The Brazos Cluster controller process for the eMOP workflow. For more information on the eMOP workflow, please see the eMOP Workflow Design Description
Clone this repository and merge in the submodules
git clone https://github.com/Early-Modern-OCR/emop-controller.git
cd emop-controller
git submodule update --init
Copy the modulefiles.example directory to modulefiles and modify the provided module files as needed.
cp -r modulefiles.example modulefiles
Step #1 is specific to the Brazos cluster and can be skipped if you have maven available.
-
Load emop-build module.
module use ./modulefiles module load emop-build
-
Build and install all necessary dependencies.
make all
-
Unload the emop-build module.
module unload emop-build
Depends on several environment variables as well. They are:
- JUXTA_HOME - Root directory for JuxtaCL
- RETAS_HOME - Root directory for RETAS
- SEASR_HOME - Root directory for SEASR post-processing tools
- DENOISE_HOME - Root directory for the DeNoise post-processing tool
For multiple users to run this controller on the same file structure the umask must be set to at least 002.
Add the following to your login scripts such as ~/.bashrc
umask 002
Rename the following configuration files and change their values as needed:
emop.properties.example to emop.properties- config.ini.example to config.ini
The file config.ini
contains all the configuration options used by the emop-controller.
The file emop.properties
is legacy and currently only used by the PageCorrector post-process.
All interaction with the emop-controller is done through emopcmd.py
. This script has a set of subcommands that determine the operations performed.
- query - form various queries against API and local files
- submit - submit jobs to the cluster
- run - run a job
- upload - upload completed job results
- transfer status - check status of ability to transfer or of specific task
- transfer in - transfer files from remote location to cluster
- transfer out - transfer files from cluster to remote location
- transfer test - transfer test file from cluster to remote location
- testrun - Reserve, run and upload results. Intended for testing.
For full list of options execute emopcmd.py --help
and emopcmd.py <subcommand> --help
.
Be sure the emop module is loaded before executing emopcmd.py
module use ./modulefiles
module load emop
NOTE: The first time a the controller communicates with Globus Online a prompt will ask for your Globus Online username/password. This will generate a GOAuth token to authenticate with Globus. The token is good for one year.

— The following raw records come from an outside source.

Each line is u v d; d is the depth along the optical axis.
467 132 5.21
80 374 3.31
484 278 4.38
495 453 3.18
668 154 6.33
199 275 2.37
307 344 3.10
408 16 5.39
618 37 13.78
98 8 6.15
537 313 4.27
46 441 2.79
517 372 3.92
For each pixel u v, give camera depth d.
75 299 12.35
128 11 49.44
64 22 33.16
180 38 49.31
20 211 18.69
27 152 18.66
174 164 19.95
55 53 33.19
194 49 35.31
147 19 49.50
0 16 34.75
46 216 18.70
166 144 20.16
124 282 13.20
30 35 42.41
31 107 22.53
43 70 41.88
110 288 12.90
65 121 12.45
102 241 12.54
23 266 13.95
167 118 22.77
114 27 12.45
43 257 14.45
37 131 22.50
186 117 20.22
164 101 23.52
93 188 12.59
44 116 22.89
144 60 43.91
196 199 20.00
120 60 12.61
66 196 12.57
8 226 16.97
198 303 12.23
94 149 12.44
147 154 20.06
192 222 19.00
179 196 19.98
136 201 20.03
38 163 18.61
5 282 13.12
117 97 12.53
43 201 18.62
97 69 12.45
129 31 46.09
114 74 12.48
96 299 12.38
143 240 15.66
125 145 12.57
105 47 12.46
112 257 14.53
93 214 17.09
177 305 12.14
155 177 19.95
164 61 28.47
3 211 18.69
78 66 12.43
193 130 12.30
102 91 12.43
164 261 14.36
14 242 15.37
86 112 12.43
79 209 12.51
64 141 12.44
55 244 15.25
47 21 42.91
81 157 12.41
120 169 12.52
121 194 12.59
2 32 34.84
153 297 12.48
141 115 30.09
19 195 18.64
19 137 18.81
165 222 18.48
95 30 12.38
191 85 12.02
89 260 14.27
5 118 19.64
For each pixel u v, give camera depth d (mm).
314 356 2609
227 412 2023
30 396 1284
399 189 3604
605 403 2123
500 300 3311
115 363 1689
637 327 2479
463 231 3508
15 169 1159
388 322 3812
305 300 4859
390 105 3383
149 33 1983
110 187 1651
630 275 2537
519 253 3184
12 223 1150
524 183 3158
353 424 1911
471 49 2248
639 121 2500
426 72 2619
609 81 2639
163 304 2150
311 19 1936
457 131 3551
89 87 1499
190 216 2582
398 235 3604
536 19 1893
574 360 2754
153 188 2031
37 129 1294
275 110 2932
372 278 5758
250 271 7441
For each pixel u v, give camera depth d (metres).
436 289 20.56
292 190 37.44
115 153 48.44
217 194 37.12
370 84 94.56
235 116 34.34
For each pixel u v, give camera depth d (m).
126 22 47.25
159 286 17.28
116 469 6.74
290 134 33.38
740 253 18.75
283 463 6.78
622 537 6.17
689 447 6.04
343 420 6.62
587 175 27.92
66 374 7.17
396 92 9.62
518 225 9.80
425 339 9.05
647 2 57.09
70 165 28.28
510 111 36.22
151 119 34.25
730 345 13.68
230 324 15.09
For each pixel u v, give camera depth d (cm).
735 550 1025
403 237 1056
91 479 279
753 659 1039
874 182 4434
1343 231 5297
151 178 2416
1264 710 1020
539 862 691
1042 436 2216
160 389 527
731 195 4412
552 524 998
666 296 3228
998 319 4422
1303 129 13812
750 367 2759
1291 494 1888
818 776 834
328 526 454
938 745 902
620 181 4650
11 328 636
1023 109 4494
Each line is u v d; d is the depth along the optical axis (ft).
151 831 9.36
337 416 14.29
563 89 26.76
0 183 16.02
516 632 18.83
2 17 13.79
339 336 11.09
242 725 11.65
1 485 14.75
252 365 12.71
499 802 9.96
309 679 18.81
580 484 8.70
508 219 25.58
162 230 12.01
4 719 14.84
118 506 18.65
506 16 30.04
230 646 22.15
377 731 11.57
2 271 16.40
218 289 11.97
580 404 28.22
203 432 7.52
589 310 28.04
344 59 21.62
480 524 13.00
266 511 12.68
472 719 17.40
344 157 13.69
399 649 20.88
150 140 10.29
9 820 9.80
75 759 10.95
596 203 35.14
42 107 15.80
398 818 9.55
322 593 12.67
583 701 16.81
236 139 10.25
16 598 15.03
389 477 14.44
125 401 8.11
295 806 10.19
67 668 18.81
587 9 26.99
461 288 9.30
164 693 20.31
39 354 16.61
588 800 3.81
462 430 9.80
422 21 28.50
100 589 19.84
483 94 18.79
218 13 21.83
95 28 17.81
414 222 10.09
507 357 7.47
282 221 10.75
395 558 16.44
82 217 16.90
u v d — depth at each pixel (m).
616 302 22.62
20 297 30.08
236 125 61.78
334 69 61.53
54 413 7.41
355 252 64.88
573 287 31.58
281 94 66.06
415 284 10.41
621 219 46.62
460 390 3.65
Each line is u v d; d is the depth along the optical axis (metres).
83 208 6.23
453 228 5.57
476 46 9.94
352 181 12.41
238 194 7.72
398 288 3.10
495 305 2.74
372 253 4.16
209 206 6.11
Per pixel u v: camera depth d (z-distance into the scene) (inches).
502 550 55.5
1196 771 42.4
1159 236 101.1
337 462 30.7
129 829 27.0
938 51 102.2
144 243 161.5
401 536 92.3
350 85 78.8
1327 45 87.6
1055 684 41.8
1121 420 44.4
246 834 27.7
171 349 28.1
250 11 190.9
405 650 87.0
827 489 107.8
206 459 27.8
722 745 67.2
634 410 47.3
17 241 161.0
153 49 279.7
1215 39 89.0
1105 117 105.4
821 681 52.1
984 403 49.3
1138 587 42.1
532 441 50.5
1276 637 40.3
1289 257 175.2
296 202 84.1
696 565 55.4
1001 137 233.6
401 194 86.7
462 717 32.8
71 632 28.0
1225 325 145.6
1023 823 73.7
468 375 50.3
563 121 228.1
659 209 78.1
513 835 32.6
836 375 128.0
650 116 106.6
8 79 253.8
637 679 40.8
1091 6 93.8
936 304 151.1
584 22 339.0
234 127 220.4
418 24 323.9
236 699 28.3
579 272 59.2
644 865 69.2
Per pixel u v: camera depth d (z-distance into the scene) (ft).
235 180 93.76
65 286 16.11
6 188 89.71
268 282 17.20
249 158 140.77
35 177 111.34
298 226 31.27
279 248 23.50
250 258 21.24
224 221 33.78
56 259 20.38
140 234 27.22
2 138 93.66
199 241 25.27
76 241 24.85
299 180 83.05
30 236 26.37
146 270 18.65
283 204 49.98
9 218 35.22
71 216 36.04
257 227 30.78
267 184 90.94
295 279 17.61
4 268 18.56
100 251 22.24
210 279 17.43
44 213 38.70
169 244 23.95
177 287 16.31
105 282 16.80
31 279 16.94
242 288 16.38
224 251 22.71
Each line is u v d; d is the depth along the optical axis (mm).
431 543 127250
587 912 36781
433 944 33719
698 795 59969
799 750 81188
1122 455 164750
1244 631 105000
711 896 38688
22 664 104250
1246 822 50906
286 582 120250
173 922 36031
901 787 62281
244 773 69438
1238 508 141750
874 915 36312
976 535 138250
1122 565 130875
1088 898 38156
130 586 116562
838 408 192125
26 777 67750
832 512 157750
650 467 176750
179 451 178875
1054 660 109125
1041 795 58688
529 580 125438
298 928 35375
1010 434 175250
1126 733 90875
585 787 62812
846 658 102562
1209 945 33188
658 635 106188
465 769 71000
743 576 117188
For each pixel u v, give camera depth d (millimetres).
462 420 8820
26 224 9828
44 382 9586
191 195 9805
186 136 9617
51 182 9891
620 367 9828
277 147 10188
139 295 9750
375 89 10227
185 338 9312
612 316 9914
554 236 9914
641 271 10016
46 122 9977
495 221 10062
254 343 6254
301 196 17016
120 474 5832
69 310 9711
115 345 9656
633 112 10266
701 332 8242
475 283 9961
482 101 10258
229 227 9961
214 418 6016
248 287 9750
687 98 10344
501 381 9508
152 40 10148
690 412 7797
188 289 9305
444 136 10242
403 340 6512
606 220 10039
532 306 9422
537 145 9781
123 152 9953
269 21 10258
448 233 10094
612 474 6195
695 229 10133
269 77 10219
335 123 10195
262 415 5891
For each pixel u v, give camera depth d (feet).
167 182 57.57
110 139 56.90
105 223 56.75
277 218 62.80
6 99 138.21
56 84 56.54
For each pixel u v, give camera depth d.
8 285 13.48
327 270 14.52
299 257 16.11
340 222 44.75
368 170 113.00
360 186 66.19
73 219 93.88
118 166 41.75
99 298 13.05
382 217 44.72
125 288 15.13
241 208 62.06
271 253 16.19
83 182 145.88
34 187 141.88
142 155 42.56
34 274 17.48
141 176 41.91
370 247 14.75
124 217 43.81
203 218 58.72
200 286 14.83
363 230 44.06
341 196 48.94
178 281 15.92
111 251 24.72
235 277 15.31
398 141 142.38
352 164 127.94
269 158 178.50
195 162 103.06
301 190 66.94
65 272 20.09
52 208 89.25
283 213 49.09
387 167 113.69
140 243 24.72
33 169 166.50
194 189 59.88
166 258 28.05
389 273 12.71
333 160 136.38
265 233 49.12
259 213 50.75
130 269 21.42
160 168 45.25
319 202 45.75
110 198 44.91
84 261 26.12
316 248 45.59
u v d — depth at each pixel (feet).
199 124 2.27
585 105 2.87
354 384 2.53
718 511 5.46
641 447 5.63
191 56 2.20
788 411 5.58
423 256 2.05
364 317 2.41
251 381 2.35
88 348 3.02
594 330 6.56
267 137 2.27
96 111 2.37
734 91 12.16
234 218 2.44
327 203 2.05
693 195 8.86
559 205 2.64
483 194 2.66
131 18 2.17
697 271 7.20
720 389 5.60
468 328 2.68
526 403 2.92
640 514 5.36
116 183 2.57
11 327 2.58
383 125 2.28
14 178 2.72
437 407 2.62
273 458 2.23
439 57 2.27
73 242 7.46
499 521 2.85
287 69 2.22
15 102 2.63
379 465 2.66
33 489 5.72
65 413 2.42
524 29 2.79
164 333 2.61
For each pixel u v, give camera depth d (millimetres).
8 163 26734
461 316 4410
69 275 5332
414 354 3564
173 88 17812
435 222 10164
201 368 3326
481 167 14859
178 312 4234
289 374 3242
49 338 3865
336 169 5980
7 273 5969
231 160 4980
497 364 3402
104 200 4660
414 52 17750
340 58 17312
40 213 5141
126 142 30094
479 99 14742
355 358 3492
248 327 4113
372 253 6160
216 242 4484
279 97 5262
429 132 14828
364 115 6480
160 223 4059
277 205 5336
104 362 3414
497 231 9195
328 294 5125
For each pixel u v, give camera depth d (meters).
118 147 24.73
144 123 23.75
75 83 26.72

The following is an example of querying the dashboard API for count of pending pages (job_queues)
./emopcmd.py query --pending-pages
This example will count pending pages (job_queues) that are part with batch_id 16
./emopcmd.py query --filter '{"batch_id": 16}' --pending-pages
The log files can be queried for statistics of application runtimes.
./emopcmd.py query --avg-runtimes
This is an example of submitting a single page to run in a single job:
./emopcmd.py submit --num-jobs 1 --pages-per-job 1
This is an example of submitting and letting the emop-controller determine the optimal number of jobs and pages-per-job to submit:
./emopcmd.py submit
The submit
subcommand can filter the jobs that get reserved via API by using the --filter
argument. The following example would reserve job_queues via API that match batch_id 16.
./emopcmd.py submit --filter '{"batch_id": 16}'
This example is what is used to upload data from a SLURM job
./emopcmd.py upload --proc-id 20141220211214811
This is an example of uploading a single file
./emopcmd.py upload --upload-file payload/output/completed/20141220211214811.json
This is an example of uploading an entire directory
./emopcmd.py upload --upload-dir payload/output/completed
To verify you are able to communicate with Globus and endpoints are currently activated for your account
./emopcmd.py transfer status
To check on the status of an individual transfer
./emopcmd.py transfer status --task-id=<some task ID>
To transfer files from a remote location to the local cluster
./emopcmd.py transfer in --filter '{"batch_id": 16}'
The Globus Online task ID will be printed once transfer is successful received by Globus.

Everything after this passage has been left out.